*Liste des tâches*
1) Selon le rapport sur la collision de La Tuque, combien de voyageurs se trouvaient à bord du train no 603 ?
2) Rédigez la suite du rapport sur la collision de La Tuque après sa dernière phrase.

*Texte fourni*
---+---
Collision et déraillement
VIA Rail Canada Inc.
Train numéro 603
Point milliaire 119,35, subdivision La Tuque
La Tuque (Québec)



Le Bureau de la sécurité des transports du Canada (BST) a enquêté sur cet événement dans le but de promouvoir la sécurité des transports. Le Bureau n’est pas habilité à attribuer ni à déterminer les responsabilités civiles ou pénales. Le présent rapport n’est pas créé pour être utilisé dans le contexte d’une procédure judiciaire, disciplinaire ou autre. Voir Propriété et utilisation du contenu.

Résumé

Le 30 août 2000, vers 14 h, heure avancée de l'Est, le train no 603 de VIA Rail Canada Inc. roulait vers l'ouest en provenance de Hervey (Québec). Alors que le train s'approchait de la gare de La Tuque (Québec), il est entré en collision avec un camion à benne qui franchissait le passage à niveau privé au point milliaire 119,35 de la subdivision La Tuque. Le conducteur du camion a perdu la vie dans l'accident. Les voyageurs et les membres de l'équipe ont été évacués en toute sécurité. La locomotive et les trois voitures du train no 603 ont déraillé. Le camion a été détruit, et le carburant diesel s'est répandu et a pris feu.

This report is also available in English.

Renseignements de base

Le train se compose d'une locomotive, d'un fourgon à bagages et de deux voitures. Il mesure environ 325 pieds et pèse quelque 300 tonnes. Il a à son bord 22 voyageurs, 2 mécaniciens et 1 gérante des services de bord. Tous les employés répondent aux exigences de leurs postes respectifs et satisfont aux exigences en matière de repos et de condition physique.

Le consignateur d'événements indique que, vers 14 h, heure avancée de l'Est (HAE)Note de bas de page 1, le train roule à une vitesse de 52 mi/h et s'approche de la zone de marche prudente de La Tuque, la manette des gaz est déplacée graduellement de la position no 6 à la position no 1 et les freins sont desserrés. À l'approche de la gare de La Tuque, un des deux mécaniciens quitte la cabine pour se rendre dans le fourgon à bagages en passant par le compartiment moteur. Comme la porte d'accès au compartiment moteur est restée entrebâillée, le mécanicien aux commandes se retourne pour la fermer et s'isoler du bruit des moteurs. Au même moment, le train sort de la courbe de quatre degrés vers la gauche située au point milliaire 119,33 et s'approche du passage à niveau. Lorsque le mécanicien ferme la porte et se retourne pour prendre le combiné radio pour faire un appel comme l'exige les instructions spéciales de la règle 90 du Règlement d'exploitation ferroviaire du Canada (REF)Note de bas de page 2, il aperçoit un camion à benne qui s'engage sur le passage à niveau à basse vitesse en direction sud. Le mécanicien s'abrite derrière le pupitre de commande et le train heurte le camion. Le train déraille du côté sud et s'immobilise à environ 515 m (1 700 pieds) à l'ouest du passage à niveau.
---+---
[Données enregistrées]
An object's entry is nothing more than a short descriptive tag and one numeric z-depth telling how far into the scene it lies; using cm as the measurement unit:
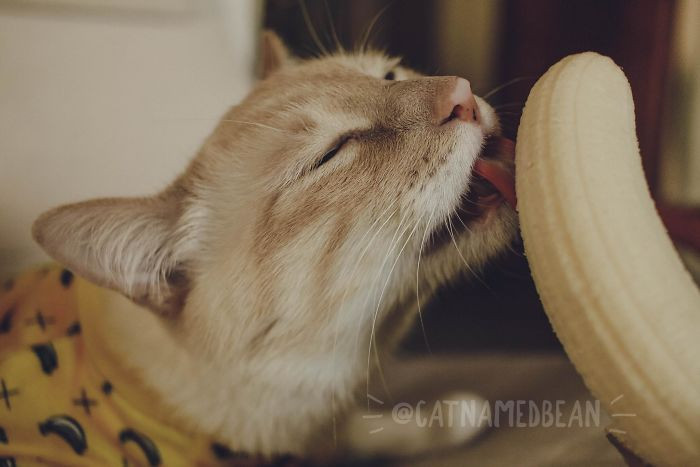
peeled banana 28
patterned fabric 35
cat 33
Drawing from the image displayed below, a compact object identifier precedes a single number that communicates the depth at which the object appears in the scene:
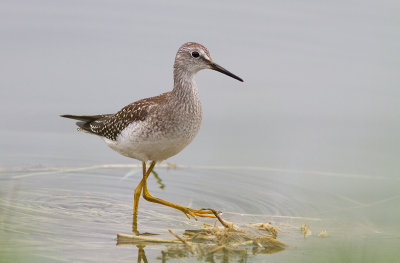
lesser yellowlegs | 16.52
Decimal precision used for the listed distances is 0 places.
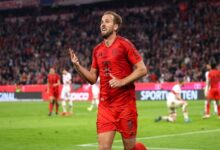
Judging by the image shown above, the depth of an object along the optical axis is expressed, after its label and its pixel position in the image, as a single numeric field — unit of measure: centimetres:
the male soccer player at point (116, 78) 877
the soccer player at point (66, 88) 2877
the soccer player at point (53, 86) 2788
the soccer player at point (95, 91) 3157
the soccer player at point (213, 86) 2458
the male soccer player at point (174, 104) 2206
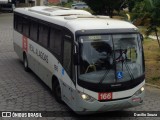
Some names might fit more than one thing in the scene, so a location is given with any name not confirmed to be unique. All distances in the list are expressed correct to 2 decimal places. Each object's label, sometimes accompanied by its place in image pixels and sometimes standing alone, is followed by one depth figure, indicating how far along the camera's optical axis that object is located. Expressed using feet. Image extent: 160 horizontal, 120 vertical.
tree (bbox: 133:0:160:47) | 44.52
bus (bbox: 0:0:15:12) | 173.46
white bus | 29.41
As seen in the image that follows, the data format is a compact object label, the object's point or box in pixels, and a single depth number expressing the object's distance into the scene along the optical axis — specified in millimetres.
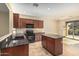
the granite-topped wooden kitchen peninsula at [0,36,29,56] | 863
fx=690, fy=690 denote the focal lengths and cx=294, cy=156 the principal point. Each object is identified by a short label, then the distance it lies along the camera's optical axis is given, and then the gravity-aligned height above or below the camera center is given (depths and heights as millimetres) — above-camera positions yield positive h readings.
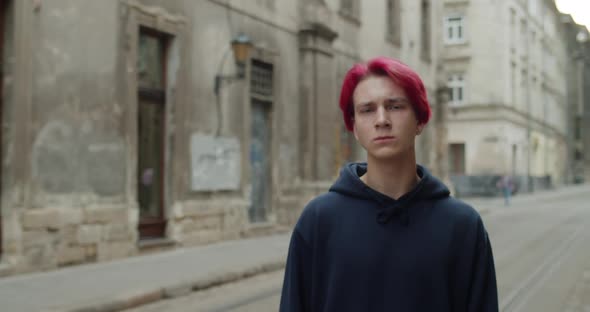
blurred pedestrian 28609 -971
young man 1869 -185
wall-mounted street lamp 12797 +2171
---+---
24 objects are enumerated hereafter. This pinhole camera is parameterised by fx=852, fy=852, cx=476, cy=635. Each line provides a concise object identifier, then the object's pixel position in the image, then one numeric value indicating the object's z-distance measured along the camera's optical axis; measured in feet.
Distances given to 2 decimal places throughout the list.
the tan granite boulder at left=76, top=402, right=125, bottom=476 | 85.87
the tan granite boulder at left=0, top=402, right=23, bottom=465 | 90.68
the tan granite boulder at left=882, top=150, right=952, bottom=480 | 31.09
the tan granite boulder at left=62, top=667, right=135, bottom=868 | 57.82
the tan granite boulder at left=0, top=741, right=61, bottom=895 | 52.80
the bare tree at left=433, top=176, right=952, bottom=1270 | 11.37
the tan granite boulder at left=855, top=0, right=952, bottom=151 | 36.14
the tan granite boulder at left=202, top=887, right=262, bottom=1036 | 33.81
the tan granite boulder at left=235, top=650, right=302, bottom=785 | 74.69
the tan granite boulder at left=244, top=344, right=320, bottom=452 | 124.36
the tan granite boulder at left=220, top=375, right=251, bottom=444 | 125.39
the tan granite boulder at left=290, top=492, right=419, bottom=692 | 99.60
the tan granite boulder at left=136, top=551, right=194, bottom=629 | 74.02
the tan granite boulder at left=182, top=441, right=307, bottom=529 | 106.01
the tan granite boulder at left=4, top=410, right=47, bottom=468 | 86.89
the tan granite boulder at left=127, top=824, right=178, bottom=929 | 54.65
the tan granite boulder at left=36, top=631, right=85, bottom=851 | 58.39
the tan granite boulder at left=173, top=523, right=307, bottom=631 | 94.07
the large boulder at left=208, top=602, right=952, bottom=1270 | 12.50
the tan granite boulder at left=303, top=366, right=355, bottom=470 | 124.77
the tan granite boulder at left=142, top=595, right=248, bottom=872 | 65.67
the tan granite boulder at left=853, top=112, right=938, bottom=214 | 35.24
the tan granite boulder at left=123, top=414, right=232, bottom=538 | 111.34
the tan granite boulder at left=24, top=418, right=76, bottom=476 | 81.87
---+---
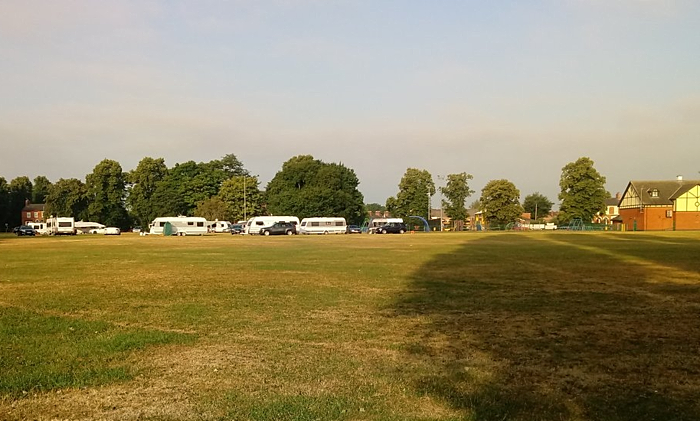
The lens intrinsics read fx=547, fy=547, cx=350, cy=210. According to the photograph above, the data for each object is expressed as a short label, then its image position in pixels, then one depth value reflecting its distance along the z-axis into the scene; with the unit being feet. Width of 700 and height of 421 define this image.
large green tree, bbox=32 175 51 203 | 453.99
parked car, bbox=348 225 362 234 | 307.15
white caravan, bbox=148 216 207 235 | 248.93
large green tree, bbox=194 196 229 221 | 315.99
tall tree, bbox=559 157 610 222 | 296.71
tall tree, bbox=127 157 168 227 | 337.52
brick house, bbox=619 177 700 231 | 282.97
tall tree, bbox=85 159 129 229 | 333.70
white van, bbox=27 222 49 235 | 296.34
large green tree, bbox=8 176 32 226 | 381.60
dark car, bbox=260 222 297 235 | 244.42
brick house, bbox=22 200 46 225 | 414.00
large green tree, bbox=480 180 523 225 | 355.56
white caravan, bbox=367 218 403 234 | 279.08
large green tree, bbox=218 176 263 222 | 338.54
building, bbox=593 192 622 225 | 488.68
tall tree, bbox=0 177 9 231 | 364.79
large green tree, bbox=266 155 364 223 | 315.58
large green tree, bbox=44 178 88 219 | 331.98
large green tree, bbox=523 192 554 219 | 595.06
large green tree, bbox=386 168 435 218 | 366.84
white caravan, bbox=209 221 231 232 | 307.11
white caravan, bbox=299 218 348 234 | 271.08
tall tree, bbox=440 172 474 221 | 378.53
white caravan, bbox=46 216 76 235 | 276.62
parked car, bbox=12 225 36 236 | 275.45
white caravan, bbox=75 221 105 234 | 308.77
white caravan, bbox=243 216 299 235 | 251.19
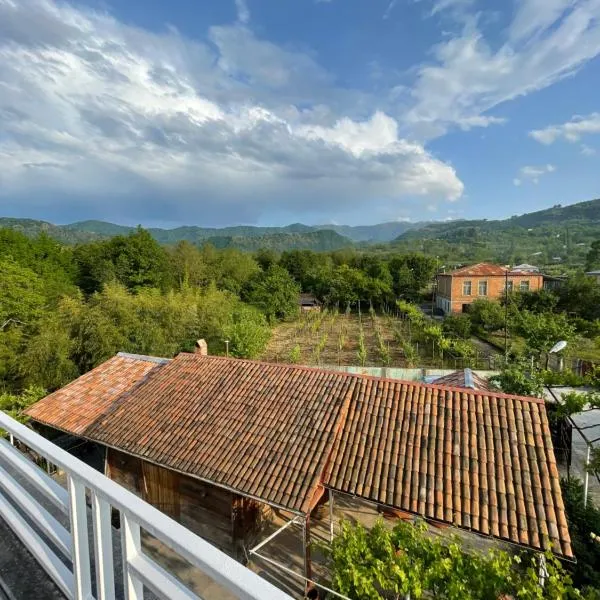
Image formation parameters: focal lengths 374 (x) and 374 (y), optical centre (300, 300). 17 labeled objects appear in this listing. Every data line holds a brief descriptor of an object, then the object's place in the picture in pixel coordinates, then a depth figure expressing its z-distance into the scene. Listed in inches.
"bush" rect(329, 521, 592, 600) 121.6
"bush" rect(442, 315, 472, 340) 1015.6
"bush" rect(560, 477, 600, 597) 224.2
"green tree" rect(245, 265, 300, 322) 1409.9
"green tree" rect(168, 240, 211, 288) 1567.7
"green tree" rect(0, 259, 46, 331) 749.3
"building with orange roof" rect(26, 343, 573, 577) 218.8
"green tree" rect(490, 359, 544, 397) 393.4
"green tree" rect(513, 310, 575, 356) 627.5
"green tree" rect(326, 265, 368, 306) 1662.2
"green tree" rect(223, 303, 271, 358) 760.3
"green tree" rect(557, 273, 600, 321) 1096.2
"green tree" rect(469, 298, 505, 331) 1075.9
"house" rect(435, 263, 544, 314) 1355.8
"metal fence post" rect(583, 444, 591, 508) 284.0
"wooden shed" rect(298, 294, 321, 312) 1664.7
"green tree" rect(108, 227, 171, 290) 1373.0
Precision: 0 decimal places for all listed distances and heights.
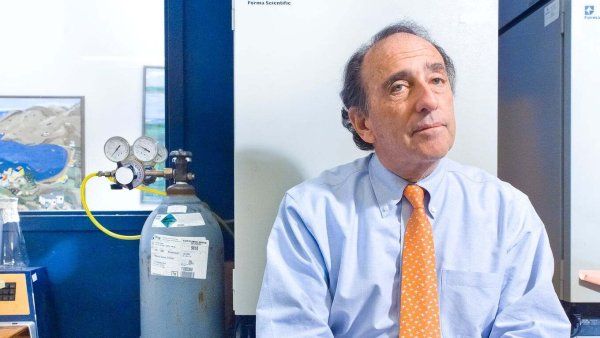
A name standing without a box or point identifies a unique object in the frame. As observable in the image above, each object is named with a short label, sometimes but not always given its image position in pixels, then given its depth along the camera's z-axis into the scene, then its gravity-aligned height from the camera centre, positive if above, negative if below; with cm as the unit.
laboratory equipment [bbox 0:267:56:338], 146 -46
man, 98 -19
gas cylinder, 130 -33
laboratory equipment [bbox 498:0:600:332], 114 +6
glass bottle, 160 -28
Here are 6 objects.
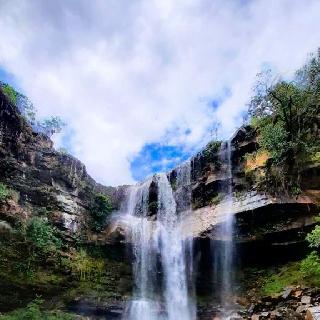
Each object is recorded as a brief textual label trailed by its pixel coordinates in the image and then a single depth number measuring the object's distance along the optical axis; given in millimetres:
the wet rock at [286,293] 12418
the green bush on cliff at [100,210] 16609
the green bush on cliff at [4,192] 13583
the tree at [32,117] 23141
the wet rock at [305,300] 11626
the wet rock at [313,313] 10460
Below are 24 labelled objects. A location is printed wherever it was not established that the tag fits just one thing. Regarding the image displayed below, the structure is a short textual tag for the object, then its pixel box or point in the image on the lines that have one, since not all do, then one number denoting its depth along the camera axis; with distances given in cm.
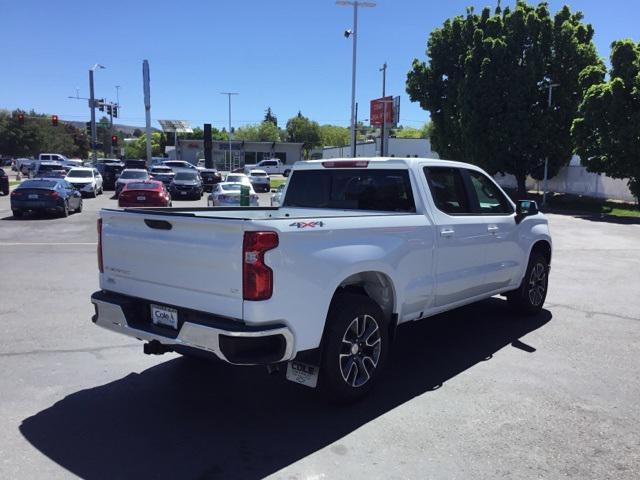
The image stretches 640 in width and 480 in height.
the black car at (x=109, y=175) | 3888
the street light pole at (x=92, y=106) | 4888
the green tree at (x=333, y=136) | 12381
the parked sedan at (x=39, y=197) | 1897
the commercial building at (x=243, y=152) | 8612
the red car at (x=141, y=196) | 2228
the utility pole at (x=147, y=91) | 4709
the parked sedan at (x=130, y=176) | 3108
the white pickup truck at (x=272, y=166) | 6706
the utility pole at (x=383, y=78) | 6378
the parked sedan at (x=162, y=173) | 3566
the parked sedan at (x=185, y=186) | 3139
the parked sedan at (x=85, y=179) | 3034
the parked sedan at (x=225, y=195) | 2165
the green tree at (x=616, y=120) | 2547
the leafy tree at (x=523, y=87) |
---+---
*Réponses par item*
1) Il y avait 22 voyageurs à bord.

2)
Le conducteur du camion perd la vie lors de l'impact. Le mécanicien qui est dans le compartiment moteur est brûlé légèrement lorsque le carburant diesel du camion prend feu, les flammes ayant pénétré par le hublot et la porte latérale de la locomotive. Tous les voyageurs sont évacués en toute sécurité.

La locomotive et les trois voitures déraillent et sont endommagées. La locomotive porte des marques d'impact à l'avant sur le côté droit. Le rail sud se renverse et la voie est endommagée sur une longueur d'environ 515 m. Le camion à benne est détruit. Il perd sa cargaison au passage à niveau et est projeté du côté nord-ouest en bas du remblai de la voie ferrée, à environ 30 m du passage à niveau. Les réservoirs de carburant du camion sont perforés et se détachent de leurs supports. Un des réservoirs se coince sous le moteur de traction avant de la locomotive; le carburant diesel se répand et s'enflamme. L'autre réservoir est projeté à environ 45 m du côté nord-ouest et prend feu, brûlant l'herbe et les branches sur l'emprise ferroviaire. Il n'y a pas de marque de freinage sur la route dans les environs du passage à niveau.

Après avoir pris les mesures d'urgence appropriées pour signaler l'accident, demander des secours et protéger la voie, les membres de l'équipe éteignent l'incendie sous la locomotive (moteur de traction et câblage électrique) et font déplacer les voyageurs vers la dernière voiture. Les policiers, pompiers et secouristes locaux arrivent sur les lieux dans les minutes suivant l'accident. Les pompiers éteignent le feu de branches et d'herbe; les policiers et les secouristes évacuent les voyageurs.

Le camion à benne était utilisé pour le transport de gravier. Il avait été construit en 1988 et n'était pas muni d'un module-mémoire pour l'enregistrement des mouvements. Il avait une longueur de 9 m et une capacité de 16 tonnes. Il venait d'être chargé de gravier dans une gravière située du côté nord de la voie ferrée à environ 200 m du passage à niveau.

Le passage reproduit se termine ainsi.